Au final, la situation semble problématique tant pour les personnels que pour l'institution. Au cours de nos déplacements, nombre de militaires nous ont confié avoir le sentiment de s'épuiser pour rien, face à des processus difficilement lisibles. Même les critères d'éligibilité et de priorité – sur lesquels nous pourrons revenir – semblent méconnus. Ce constat est d'ailleurs partagé par les états-majors, qui conduisent régulièrement des enquêtes de terrain pour évaluer le moral des personnels. Pour adresser leur dossier, les personnels doivent joindre des dizaines de pièces, en version papier le plus souvent. Il en résulte un sentiment de frustration, d'autant plus important que les interlocuteurs sont peu accessibles, surtout en Île-de-France. D'aucuns évoquent ainsi une déshumanisation, d'autant plus problématique que la recherche d'un logement nécessiterait un accompagnement de proximité et, surtout, un accompagnement personnalisé.
Ce sentiment de frustration, alimenté par des décisions parfois incomprises de cession de patrimoine – îlot Saint-Germain à Paris, par exemple – peut aussi nourrir une forme de ressentiment à l'égard des personnels les moins mobiles, qui empêcheraient la rotation des logements. Fort logiquement, de telles tensions sont particulièrement vives dans les zones tendues, essentiellement en région parisienne, où le logement constitue une source d'angoisse particulièrement vive.
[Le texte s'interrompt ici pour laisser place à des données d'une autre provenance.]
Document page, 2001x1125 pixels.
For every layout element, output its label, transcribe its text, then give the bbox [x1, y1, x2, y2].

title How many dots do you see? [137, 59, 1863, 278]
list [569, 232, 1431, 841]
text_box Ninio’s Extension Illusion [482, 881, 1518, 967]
Il y a là un enjeu d'importance pour les armées alors que, comme nous le savons tous ici, « il n'y a pas de militaire heureux sans famille heureuse ». Dès lors qu'il est question de logement, il convient de prendre en compte la famille entière, et pas uniquement le ou les militaires. Rien que pour l'armée de terre, cela correspond à 58 000 conjoints et 121 000 enfants. Dans ce contexte, le « toit » constitue bien la première brique de la fidélisation.